Prime Minister Ariel Sharon will convene a security consultation to be attended by Mofaz at 2:00 P.M. to discuss the Kenya attacks. The Mossad branch in Nairobi will be in charge of the attack investigation.

The explosion went off in the lobby of the Paradise Hotel in Mombasa at about 7 A.M. (0500 GMT). The hotel is Israeli-owned and is frequented by Israelis, many of them on a week-long charter package to the east African country. Israel Radio reported that three of the dead were suicide bombers.

"I heard a loud explosion," one Israeli hotel guest, identified only as Rami, told Channel Two television. Another guest, Osnat, said the wounded included a number of children. Some of the injured were taken to a nearby small hospital.

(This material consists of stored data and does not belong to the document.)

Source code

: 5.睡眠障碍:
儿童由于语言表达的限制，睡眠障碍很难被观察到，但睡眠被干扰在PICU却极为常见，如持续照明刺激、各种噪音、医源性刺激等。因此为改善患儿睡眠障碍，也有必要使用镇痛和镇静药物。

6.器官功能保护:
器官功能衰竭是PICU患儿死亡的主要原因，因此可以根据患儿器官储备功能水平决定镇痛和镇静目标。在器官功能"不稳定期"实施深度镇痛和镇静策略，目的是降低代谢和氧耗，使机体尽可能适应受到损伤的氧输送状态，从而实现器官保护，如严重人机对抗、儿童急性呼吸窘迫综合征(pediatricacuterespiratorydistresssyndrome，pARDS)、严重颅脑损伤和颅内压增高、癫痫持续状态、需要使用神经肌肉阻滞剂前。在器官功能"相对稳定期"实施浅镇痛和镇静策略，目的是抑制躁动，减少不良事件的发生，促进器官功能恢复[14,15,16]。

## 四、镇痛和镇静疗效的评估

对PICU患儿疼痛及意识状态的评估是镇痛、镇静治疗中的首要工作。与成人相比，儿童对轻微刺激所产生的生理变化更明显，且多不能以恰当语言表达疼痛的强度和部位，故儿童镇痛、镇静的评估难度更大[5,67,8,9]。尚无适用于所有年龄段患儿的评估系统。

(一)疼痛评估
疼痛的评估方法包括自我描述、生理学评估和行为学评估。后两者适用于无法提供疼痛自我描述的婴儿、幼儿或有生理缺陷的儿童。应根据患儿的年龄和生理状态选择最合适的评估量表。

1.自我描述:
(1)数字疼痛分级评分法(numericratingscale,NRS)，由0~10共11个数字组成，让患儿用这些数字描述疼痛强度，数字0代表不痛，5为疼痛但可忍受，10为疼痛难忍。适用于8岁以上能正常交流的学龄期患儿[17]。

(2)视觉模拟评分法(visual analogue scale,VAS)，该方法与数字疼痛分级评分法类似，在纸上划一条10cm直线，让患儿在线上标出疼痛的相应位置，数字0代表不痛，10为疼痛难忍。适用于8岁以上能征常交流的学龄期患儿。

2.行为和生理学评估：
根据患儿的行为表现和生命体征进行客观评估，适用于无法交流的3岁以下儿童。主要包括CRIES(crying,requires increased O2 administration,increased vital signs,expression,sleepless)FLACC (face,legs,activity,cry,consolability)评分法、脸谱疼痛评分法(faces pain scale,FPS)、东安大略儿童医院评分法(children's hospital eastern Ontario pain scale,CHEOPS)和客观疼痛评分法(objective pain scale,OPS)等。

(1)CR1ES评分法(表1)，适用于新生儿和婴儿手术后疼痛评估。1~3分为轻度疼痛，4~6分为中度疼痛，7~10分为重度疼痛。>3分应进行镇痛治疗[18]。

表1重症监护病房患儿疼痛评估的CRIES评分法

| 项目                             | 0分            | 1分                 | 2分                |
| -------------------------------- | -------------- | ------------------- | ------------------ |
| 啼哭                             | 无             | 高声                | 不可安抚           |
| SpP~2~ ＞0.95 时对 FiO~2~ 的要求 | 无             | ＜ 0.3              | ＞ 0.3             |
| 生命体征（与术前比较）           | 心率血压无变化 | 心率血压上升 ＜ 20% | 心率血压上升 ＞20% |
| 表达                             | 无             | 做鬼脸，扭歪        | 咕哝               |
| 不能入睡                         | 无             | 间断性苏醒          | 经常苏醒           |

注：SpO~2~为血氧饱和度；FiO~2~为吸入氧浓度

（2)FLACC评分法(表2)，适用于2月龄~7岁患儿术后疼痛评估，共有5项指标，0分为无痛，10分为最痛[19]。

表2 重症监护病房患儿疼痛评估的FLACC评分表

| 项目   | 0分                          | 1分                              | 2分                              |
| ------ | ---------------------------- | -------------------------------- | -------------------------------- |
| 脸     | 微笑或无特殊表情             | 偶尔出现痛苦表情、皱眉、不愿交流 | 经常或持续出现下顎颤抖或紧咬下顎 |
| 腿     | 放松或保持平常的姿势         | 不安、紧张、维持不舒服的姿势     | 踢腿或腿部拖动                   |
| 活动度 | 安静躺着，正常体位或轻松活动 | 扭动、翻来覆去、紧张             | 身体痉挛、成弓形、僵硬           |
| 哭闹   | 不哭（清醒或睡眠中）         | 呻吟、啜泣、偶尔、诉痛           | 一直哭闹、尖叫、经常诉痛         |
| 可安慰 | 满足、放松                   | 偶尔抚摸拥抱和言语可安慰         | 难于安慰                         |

A woman, who gave her name as Neima, said she had just arrived at the Paradise Hotel with a group of tourists from Israel when the lobby was shaken by the blast. "People were hit in the legs, arms, all over their bodies. Everything was burning up," she told Israel Radio by telephone. "Almost all the guests are Israelis. A few Kenyans were also hurt, but it was mostly Israelis."

The Kenyah ambassador to Israel, John Malan Sawe, told Army Radio that he had no doubt that the Al Qaida organization was behind the attacks.

"There is no doubt in my mind that al Qaida is behind this attack, because we have no domestic problems, no terrorism in our country, and we have no problem with our neighbours, no problem whatsoever," Sawe said. "So I have no doubt whatsoever that these people were connected to al Qaeda," he told Reuters Television in an interview at the embassy in Tel Aviv.

The United States blamed bin Laden for two 1998 truck bomb attacks on U.S. embassies in the Kenyan capital Nairobi and the Tanzanian capital of Dar es Salaam, in which 224 people were killed and thousands injured.

Foreign Minister Benjamin Netanyahu said the targeting of Israelis in Kenya marked a "dangerous escalation of terror." Netanyahu said Israel had no information on who was responsible for the dual attack.

"This shows that terror organizations and the regimes behind them are able to arm themselves with weapons which can cause mass casualties anywhere and everywhere," the foreign minister said. "Today, they're firing the missiles at Israeli planes, tomorrow they'll fire missiles at American planes, British planes, every country's aircraft. This shows there can be no compromise with terror."